SELECTED EXCERPT:
┄┄┄┄┄┄┄┄┄┄
Shares of SunEdison Inc (OTC:SUNEQ) have been through a whirlwind in the past six months and the turbulence for shares is likely far from over. Last summer, investors thought this was the next great renewable energy stock and now investors (including myself) are wondering if the company can stay in business much longer. At the center of the debate is a billionaire investor who could sink the company by the time the winter snow melts.
The billionaire ready to kill SunEdison
To understand SunEdison's troubles today, you have to understand some of SunEdison's history. The company was once known as MEMC Electronic Materials, a maker of silicon materials that went into solar panels, before buying SunEdison. In 2013, under the watchful eye of hedge fund Altai Capital Management, the company changed its name to SunEdison and began focusing on renewable energy project development. It spun off the semiconductor business and launched yieldcos TerraForm Power (NASDAQ:TERP) and TerraForm Global, who were central to that strategy as a low cost place to deposit billions in renewable energy assets. Despite massive losses, the market loved the strategy and shares soared until mid-2015.
┄┄┄┄┄┄┄┄┄┄
RECORD EXCERPTS:

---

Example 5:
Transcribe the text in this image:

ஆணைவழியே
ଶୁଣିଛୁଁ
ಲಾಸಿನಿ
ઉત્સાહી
┄┄┄┄┄┄┄┄┄┄
TASK STATEMENT:
Answer these questions about the SunEdison piece above.
1. What did investors think SunEdison was last summer?
2. Under what name was the company once known?
3. In what year did the company change its name to SunEdison?

EXERCISE SOLUTION:
1. The next great renewable energy stock
2. MEMC Electronic Materials
3. 2013